Der Inhaber des Guinness-Buch-Eintrags über den längsten Papierflieger-Flug Ken Blackburn zeigt, wie eng der Spaß mit sehr ernsten wissenschaftlichen Fragen zusammenhängt: Blackburn hat lange Jahre für die Flugzeugindustrie gearbeitet und ist heute Berater der US-Streitkräfte in Sachen „unbemannte Fluggeräte“ – eine Flugzeug-Gattung, die für die Hightech-kriege immer wichtiger wird.

Doch so viel Ernst steht am Samstagnachmittag in der Außenstelle des Deutschen Museums auf der Flugwerft Oberschleißheim nicht auf dem Programm. Zwischen den historischen Modellen geht für die Teilnehmer natürlich in erster Linie darum, aus dem Spaß ein Ticket zu den Weltmeisterschaften nach Salzburg zu machen.

Aber allen, die zusehen, wird auffallen, wie himmelhochjauzend so ein Flug des gefalteten Blatts sein kann, wie schön seine unvorhersehbaren Kurven und Volten sind, wie groß die Freude über jeden geschafften Meter, jede geflogene Sekunde.

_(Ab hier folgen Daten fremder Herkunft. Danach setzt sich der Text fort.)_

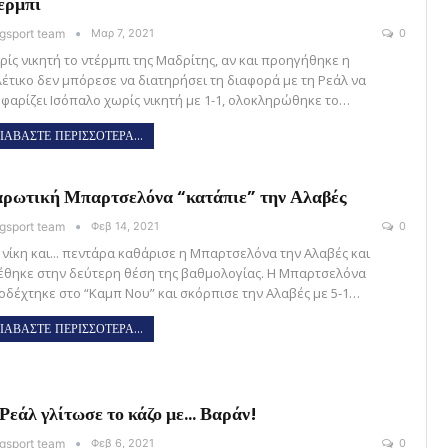
έρμπι
gsport team
Μαρ 7, 2021
0
ρίς νικητή το ντέρμπι της Μαδρίτης, αν και προηγήθηκε η
λέτικο δεν μπόρεσε να διατηρήσει τη διαφορά με τη Ρεάλ να
οφαρίζει Ισόπαλο χωρίς νικητή με 1-1, ολοκληρώθηκε το…
ΙΑΒΑΣΤΕ ΠΕΡΙΣΣΟΤΕΡΑ...
ρωτική Μπαρτσελόνα “κατάπιε” την Αλαβές
gsport team
Φεβ 14, 2021
0
 νίκη και... πεντάρα καθάρισε η Μπαρτσελόνα την Αλαβές και
έθηκε στην δεύτερη θέση της βαθμολογίας. Η Μπαρτσελόνα
οδέχτηκε στο “Καμπ Νου” και σκόρπισε την Αλαβές με 5-1…
ΙΑΒΑΣΤΕ ΠΕΡΙΣΣΟΤΕΡΑ...
Ρεάλ γλίτωσε το κάζο με… Βαράν!
gsport team
Φεβ 6, 2021
0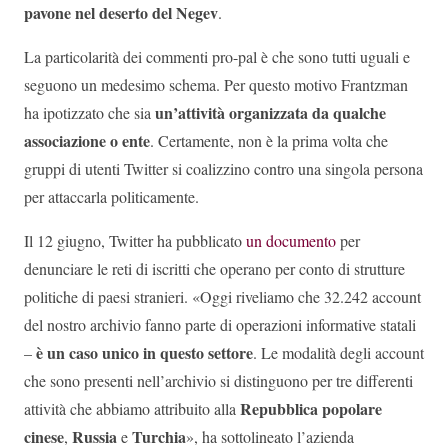
pavone nel deserto del Negev
.
La particolarità dei commenti pro-pal è che sono tutti uguali e
seguono un medesimo schema. Per questo motivo Frantzman
un’attività organizzata da qualche
ha ipotizzato che sia
associazione o ente
. Certamente, non è la prima volta che
gruppi di utenti Twitter si coalizzino contro una singola persona
per attaccarla politicamente.
Il 12 giugno, Twitter ha pubblicato
un documento
per
denunciare le reti di iscritti che operano per conto di strutture
politiche di paesi stranieri. «Oggi riveliamo che 32.242 account
del nostro archivio fanno parte di operazioni informative statali
è un caso unico in questo settore
–
. Le modalità degli account
che sono presenti nell’archivio si distinguono per tre differenti
Repubblica popolare
attività che abbiamo attribuito alla
cinese
Russia
Turchia
,
e
», ha sottolineato l’azienda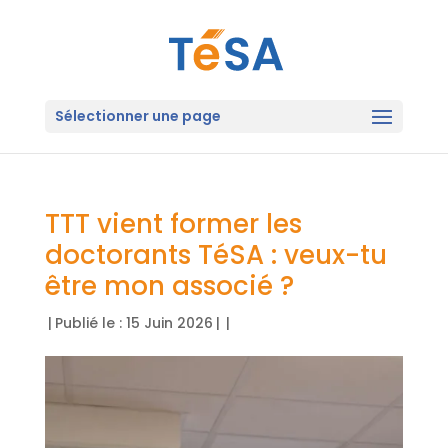
Sélectionner une page
TTT vient former les
doctorants TéSA : veux-tu
être mon associé ?
|
Publié le : 15 Juin 2026
|
|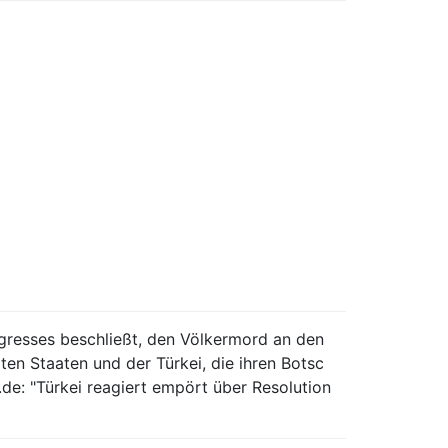
gresses beschließt, den Völkermord an den
n Staaten und der Türkei, die ihren Botsc
e: "Türkei reagiert empört über Resolution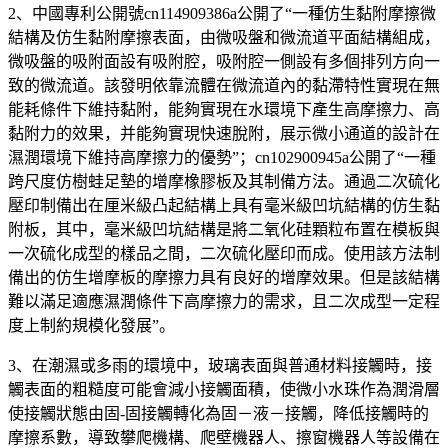
2、中國專利公開號cn114909386a公開了“一種仿生黏附摩擦微
結構及仿生黏附摩擦表面，由微吸盤和微流道平面結構組成，
微吸盤的吸附面設有吸附腔，吸附腔一側設有多個排列方向一
致的微流道。該發明依靠流體在微流道內的黏滯特性實現在無
能耗條件下維持黏附，能夠實現在水環境下產生高摩擦力、高
黏附力的效果，并能夠實現快速脫附，展示微小通道的設計在
濕潤環境下維持高摩擦力的優勢”；cn102900945a公開了“一種
跨尺度仿樹蛙足墊的增摩橡膠板及其制備方法。通過二次硫化
壓印制備出在厘米級凸起結構上具有毫米級凹坑結構的仿生黏
附板，其中，毫米級凹坑結構是將二氧化硅顆粒布置在模板與
一次硫化成型的樣品之間，二次硫化壓印而成。使用該方法制
備出的仿生增摩板的摩擦力具有良好的增摩效果。但是該結構
難以滿足適應濕潤條件下高摩擦力的需求，且二次成型一定程
度上制約規模化發展”。
3、在潮濕或多雨的環境中，玻璃表面與普通材料接觸時，接
觸表面的粗糙度可能會減小接觸面積，使微小水珠作為潤滑層
使接觸狀態由固-固接觸轉化為固－液－接觸，降低接觸時的
摩擦系數，導致攀爬機構、爬壁機器人、擦窗機器人等設備在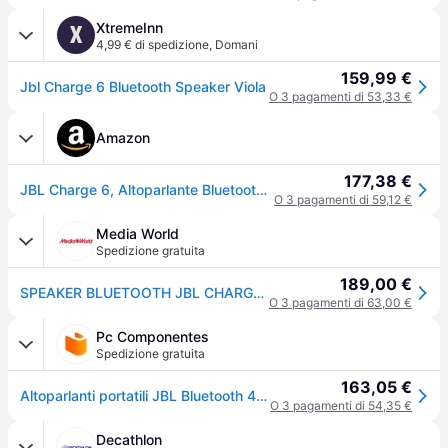
XtremeInn
X
4,99 € di spedizione
,
Domani
159,99 €
Jbl Charge 6 Bluetooth Speaker Viola
O 3 pagamenti di 53,33 €
Amazon
177,38 €
JBL Charge 6, Altoparlante Bluetooth Portatile, Viola
O 3 pagamenti di 59,12 €
Media World
Spedizione gratuita
189,00 €
SPEAKER BLUETOOTH JBL CHARGE 6
O 3 pagamenti di 63,00 €
Pc Componentes
Spedizione gratuita
163,05 €
Altoparlanti portatili JBL Bluetooth 40W viola con powerbank e Auracast IP68
O 3 pagamenti di 54,35 €
Decathlon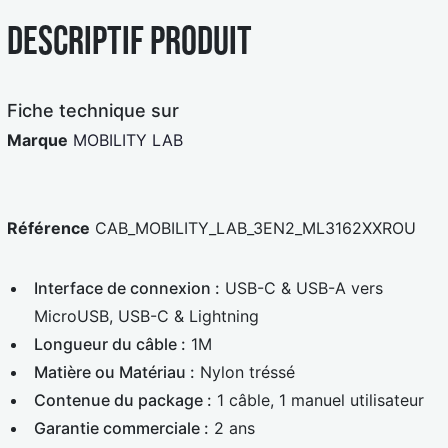
e
a
Descriptif produit
u
r
e
d
Fiche technique sur
Marque
MOBILITY LAB
Référence
CAB_MOBILITY_LAB_3EN2_ML3162XXROU
Interface de connexion :
USB-C & USB-A vers
MicroUSB, USB-C & Lightning
Longueur du câble :
1M
Matière ou Matériau :
Nylon tréssé
Contenue du package :
1 câble, 1 manuel utilisateur
Garantie commerciale :
2 ans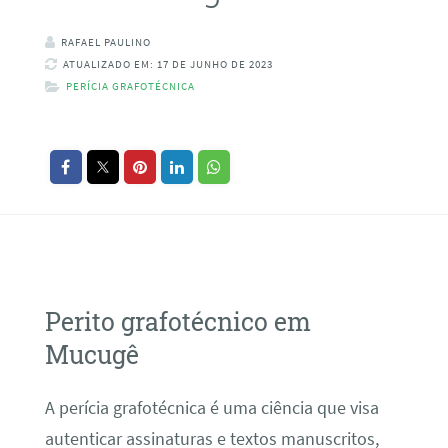
RAFAEL PAULINO
ATUALIZADO EM: 17 DE JUNHO DE 2023
PERÍCIA GRAFOTÉCNICA
Perito grafotécnico em
Mucugê
A perícia grafotécnica é uma ciência que visa
autenticar assinaturas e textos manuscritos,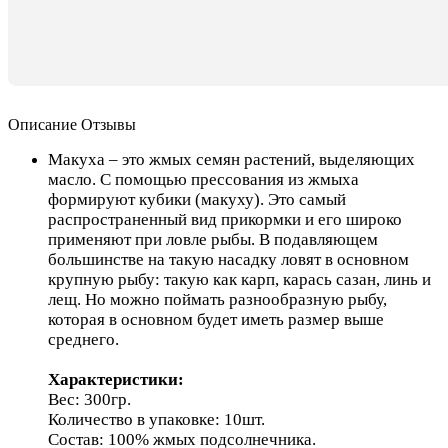
Описание
Отзывы
Макуха – это жмых семян растений, выделяющих
масло. С помощью прессования из жмыха
формируют кубики (макуху). Это самый
распространенный вид прикормки и его широко
применяют при ловле рыбы. В подавляющем
большинстве на такую насадку ловят в основном
крупную рыбу: такую как карп, карась сазан, линь и
лещ. Но можно поймать разнообразную рыбу,
которая в основном будет иметь размер выше
среднего.
Характеристики:
Вес: 300гр.
Количество в упаковке: 10шт.
Состав: 100% жмых подсолнечника.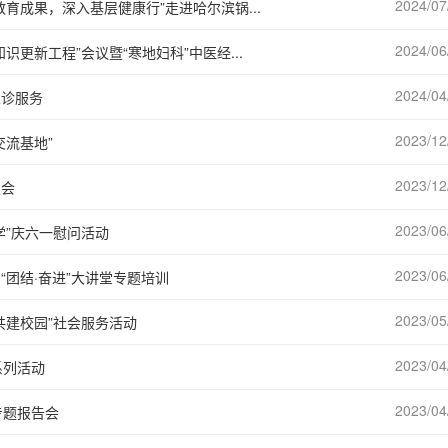
2024/07
育成果，深入基层健康行”走进哈尔滨锅...
2024/06
更新工程”会议暨“寒地妇科”中医经...
2024/04
义诊服务
2023/12
流基地”
2023/12
谈会
2023/06
学”庆六一慰问活动
2023/06
团结·奋进”大讲堂专题培训
2023/05
共建校园”社会服务活动
2023/04
系列活动
2023/04
专题报告会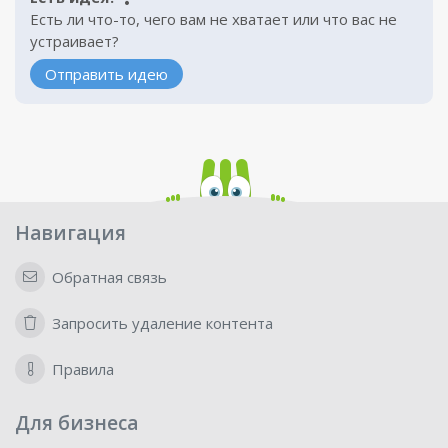
Есть ли что-то, чего вам не хватает или что вас не
устраивает?
Отправить идею
Навигация
Обратная связь
Запросить удаление контента
Правила
Для бизнеса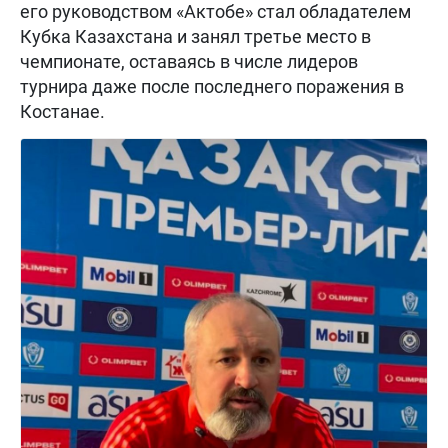
его руководством «Актобе» стал обладателем
Кубка Казахстана и занял третье место в
чемпионате, оставаясь в числе лидеров
турнира даже после последнего поражения в
Костанае.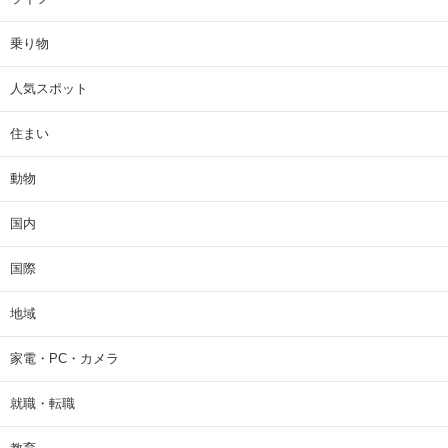
乗り物
人気スポット
住まい
動物
国内
国際
地域
家電・PC・カメラ
就職・転職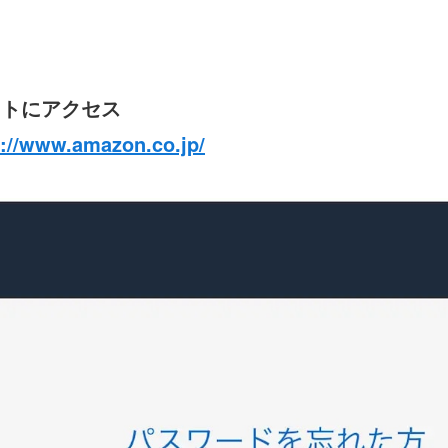
イトにアクセス
s://www.amazon.co.jp/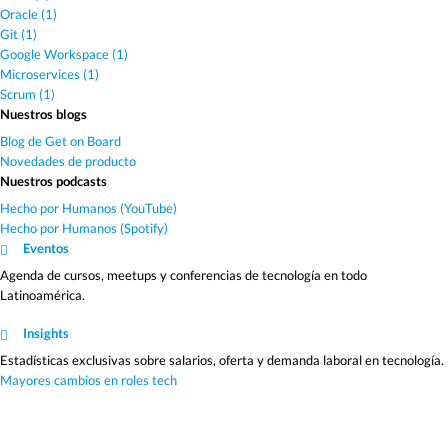
Oracle (1)
Git (1)
Google Workspace (1)
Microservices (1)
Scrum (1)
Nuestros blogs
Blog de Get on Board
Novedades de producto
Nuestros podcasts
Hecho por Humanos (YouTube)
Hecho por Humanos (Spotify)
Eventos
Agenda de cursos, meetups y conferencias de tecnología en todo
Latinoamérica.
Insights
Estadísticas exclusivas sobre salarios, oferta y demanda laboral en tecnología.
Mayores cambios en roles tech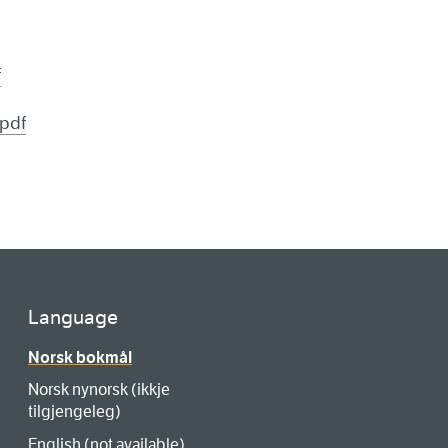
f
.pdf
Language
Norsk bokmål
Norsk nynorsk (ikkje
tilgjengeleg)
English (not available)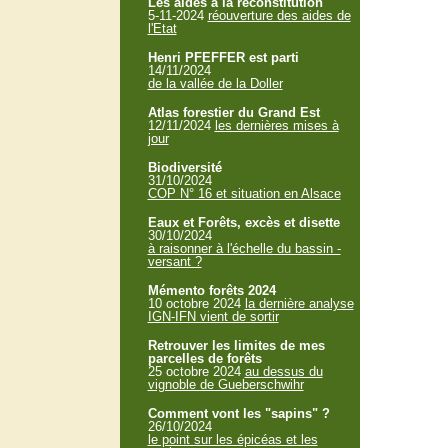
Les aides à la reconstitution
5-11-2024
réouverture des aides de
l'Etat
Henri PFEFFER est parti
14/11/2024
de la vallée de la Doller
Atlas forestier du Grand Est
12/11/2024
les dernières mises à
jour
Biodiversité
31/10/2024
COP N° 16 et situation en Alsace
Eaux et Forêts, excès et disette
30/10/2024
à raisonner à l'échelle du bassin -
versant ?
Mémento forêts 2024
10 octobre 2024
la dernière analyse
IGN-IFN vient de sortir
Retrouver les limites de mes
parcelles de forêts
25 octobre 2024
au dessus du
vignoble de Gueberschwihr
Comment vont les "sapins" ?
26/10/2024
le point sur les épicéas et les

Wie früher, als die erste Seite aus dem Heft fällig war.

150 Flieger gehen in die Luft

Die Regeln sind streng: Papier in der Standard-Größe A4, mit einem Gewicht von höchstens hundert Gramm pro Quadratmeter – also normales Kopierer- oder Druckerpapier. Hilfsmittel sind verboten. Dann geht es los: Es wird geknifft und gefaltet, geknickt und begutachtet. Und dann geworfen. Die folgenden Sekunden sind die spannendsten im Leben eines Papierflieger-Piloten: Wie wird der Flug: Lang? Weit? Und wie kunstvoll?

Ein bisschen fluginteressiert sollte schon sein, wer am kommenden Samstag zur Außenstelle des Deutschen Museum nach Oberschleißheim fährt. Dort finden die (inoffiziellen) Deutschen Meisterschaften im Papierflug statt – als Ausscheidung für die Weltmeisterschaften, die vom 1. bis 3. Mai in Salzburg stattfinden werden: die „Red Bull Paperwings“, wie die Veranstaltung offiziell heißt. Bei den Ausscheidungswettbewerben haben sich rund 150 Teilnehmer qualifiziert, los geht’s am frühen Nachmittag. Wie auch bei den Weltmeisterschaften werden auf der Flugwerft die Besten in den Disziplinen weitester Flug, längster Flug und Kunstflug gesucht. Und weil der Wettbewerb in der Halle stattfindet, ist auch bei schlechtem Wetter für spektakuläre Flüge gesorgt.